Details
-
Bug
-
Resolution: Fixed
-
Critical
-
5.5.1
-
Security Level: Public
-
None
-
Untriaged
-
Unknown
Description
It seems that XDCR from 4.5.1 (have not tested other versions yet) to Couchbase Server 5.5.x causes corruption on deleted documents leading to inability to rebalance and potential data loss (if replication streams have to reconnect and there is a failover).
Steps To Reproduce
- Setup a single-node 4.5.1 cluster and a single-node 5.5.1 cluster
- Create a bucket on each cluster
- Setup XDCR between 4.5.1 and 5.5.1 on this bucket
- Create a document
- Delete that document
After step 5, review the document on the source and target cluster:
Source (4.5.1)
Doc seq: 4
|
id: test1
|
rev: 4
|
content_meta: 3
|
size (on disk): 0
|
cas: 1535966803550732288, expiry: 1535966802, flags: 0, datatype: 0, conflict_resolution_mode: 0
|
doc deleted
|
could not read document body: document not found
|
Target (5.5.1)
Doc seq: 4
|
id: test1
|
rev: 4
|
content_meta: 131
|
size (on disk): 15
|
cas: 1535966803550732288, expiry: 1535966803, flags: 0, datatype: 0x00 (raw)
|
doc deleted
|
size: 5
|
data: (snappy)
|
Attached a pcap showing the DelWithMeta requests being sent by XDCR.

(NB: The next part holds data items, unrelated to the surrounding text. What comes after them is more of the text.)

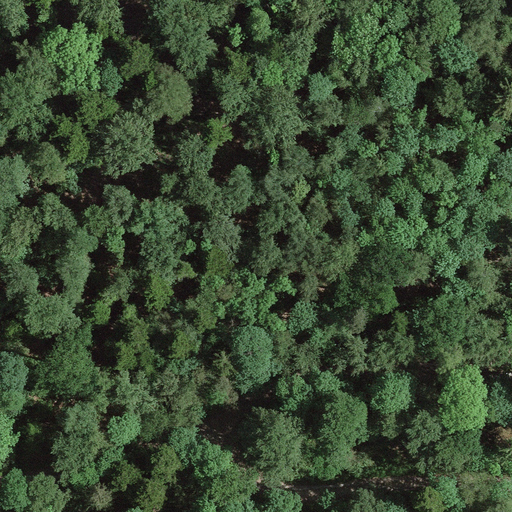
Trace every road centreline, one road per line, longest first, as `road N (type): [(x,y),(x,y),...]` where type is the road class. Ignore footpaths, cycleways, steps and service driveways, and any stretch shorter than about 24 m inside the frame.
road 1 (track): [(511,484),(446,480),(293,497),(242,477),(225,430),(180,432),(31,481),(0,483)]
road 2 (track): [(225,430),(256,395),(301,377),(511,353)]
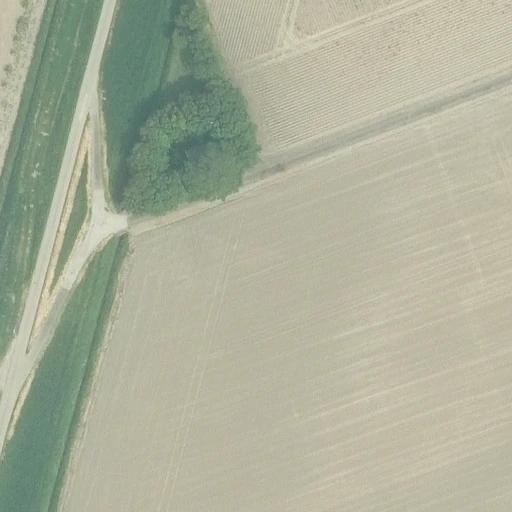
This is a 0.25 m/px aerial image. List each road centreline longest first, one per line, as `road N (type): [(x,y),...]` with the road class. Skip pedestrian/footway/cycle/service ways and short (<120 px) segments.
road 1 (unclassified): [(10,380),(101,221),(89,76)]
road 2 (unclassified): [(10,380),(89,76)]
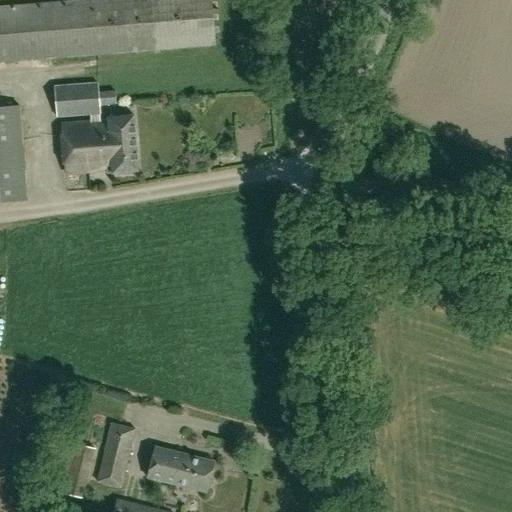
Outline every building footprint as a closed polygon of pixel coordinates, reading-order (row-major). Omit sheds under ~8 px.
[(212,0),(94,0),(0,7),(0,60),(154,48),(217,45),(212,0)] [(92,123),(64,125),(67,173),(113,169),(113,173),(139,171),(135,115),(108,117),(108,121),(102,121),(101,105),(117,103),(116,91),(100,92),(99,83),(55,86),(57,116),(91,113),(92,123)] [(21,104),(0,105),(0,202),(28,200),(21,104)] [(122,488),(137,429),(113,422),(106,451),(98,482),(122,488)] [(89,479),(97,448),(66,440),(53,489),(84,497),(89,479)] [(150,477),(208,492),(216,461),(158,446),(150,477)] [(166,511),(118,499),(114,511),(166,511)]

Seems this has something to do with the format of the packet being sent by 4.5.1 not being respected properly by 5.x.
In theory this issue has no impact (as the docs are deleted), but actually completely breaks rebalance in Couchbase Server 5.5.x onwards.
This is because the value on disk is now snappy compressed (instead of being empty), so the datatype when reading the document off of disk is set to SNAPPY (0x2).
This then means that all subsequent rebalances and internal replications (which backfill) fail for that document with the following error:
2018-08-31T15:29:54.141273Z WARNING 185: Invalid format specified for DCP_DELETION - 4 - closing connection packet:mcbp::header: magic:0x80, opcode:0x58, keylen:23, extlen:21, datatype:0x2, specific:806, bodylen:51, opaque:0x21, rawextras:0000007c7e00000060f15b895e190
|
The error above occurs because SNAPPY datatype is not a valid datatype for a DCP_DELETION (as this situation should never happen).
This means once you're in this situation with corrupted documents you are unable to rebalance and also risk data loss (if your replication streams don't stay completely in-memory) upon failover.